Evil is inside, and the only thing that disinfects it is Christ on the cross.
“I myself went to a Lutheran school in Berlin. We had Lutheran teachers, and 99 per cent of the boys were Lutheran. We celebrated every year Luther Day. Throughout my school life in Germany Luther was shown to us as a great man fighting for freedom, tolerance, independencethe man who exclaimed, Here I stand, I cannot do otherwise, May God help me, Amen! Luther, the honest, cheerful, decent German who fought a corrupted, immoral Rome. Luther, who proclaimed the advent of the modern world; Luther, honoured by Protestants everywherethe hero of Germany and the Protestant world.
This view was maintained by all scholars, as I said, until the end of last century. Every Protestant saw in Martin Luther almost a demigod, and any views to the contrary were put forward by Catholics who were guided more by emotion and dislike...”

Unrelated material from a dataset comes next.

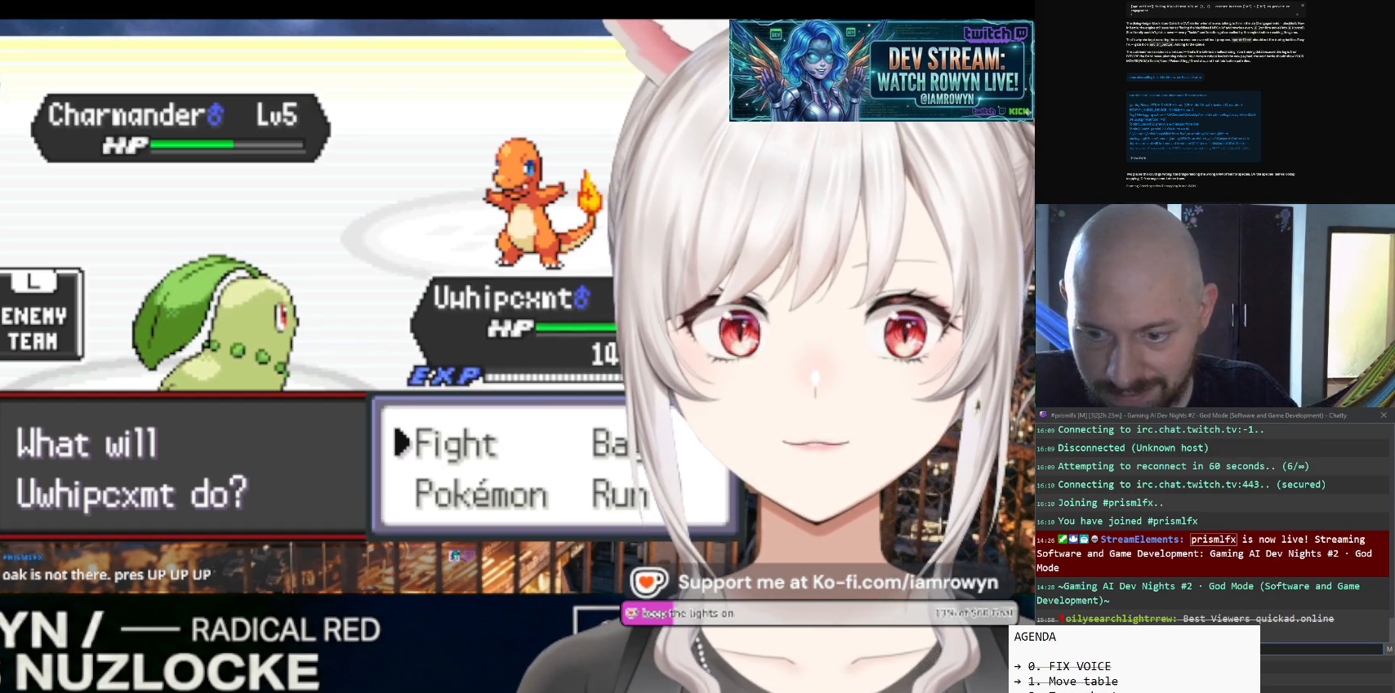
{"buttons": ["A"], "events": []}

Kinder, Kurche, Kuchen are culturally Germanic Protestant.
Very Hitler.
Doc, that would make for an interesting argument on a thread about excommunication, and maybe we should have one, but I fail to see what that has to do with Martin Luther creating a culture in Germany that fostered Nazism. Nice straw man though.
As I said pretty clearly, the offenses which result in latae sententiae excommunication are specified in canon law.
Canon law is not engraved in stone, and has changed over the years.
Canon law in force during Hitler's rule, as does the law in force now, specified that a violent attack on a priest or religious resulted in latae sententiae excommunication.
“There is nothing in Scripture that supports the praying of dead people’s souls out of something considered Purgatory.’
Sola scriptura for dummies...blah blah...yawn.
“However, if you do believe it’s up to God, but still based upon, in part, prayers of the living on behalf of those who are dead”
Your words, not mine. Also, not the Catholic belief. The creation of your strawman by being dishonestly creating words and thoughts that are not mine - makes me question your good intentions on behalf of defending your relligion.
Prayers out for you.
That's all they have.
Well, the RCC doesn't anathematize actions, but men themselves. In fact, the RCC calls up the demons from hell to curse the head of anyone who has been anathematized for believing they are justified by faith alone and by believing they are saved.
Kindly spare me from that kind of "affection."
Scripture says that "nothing unclean shall enter [heaven]".
I guess Scripture rebukes Christ, too?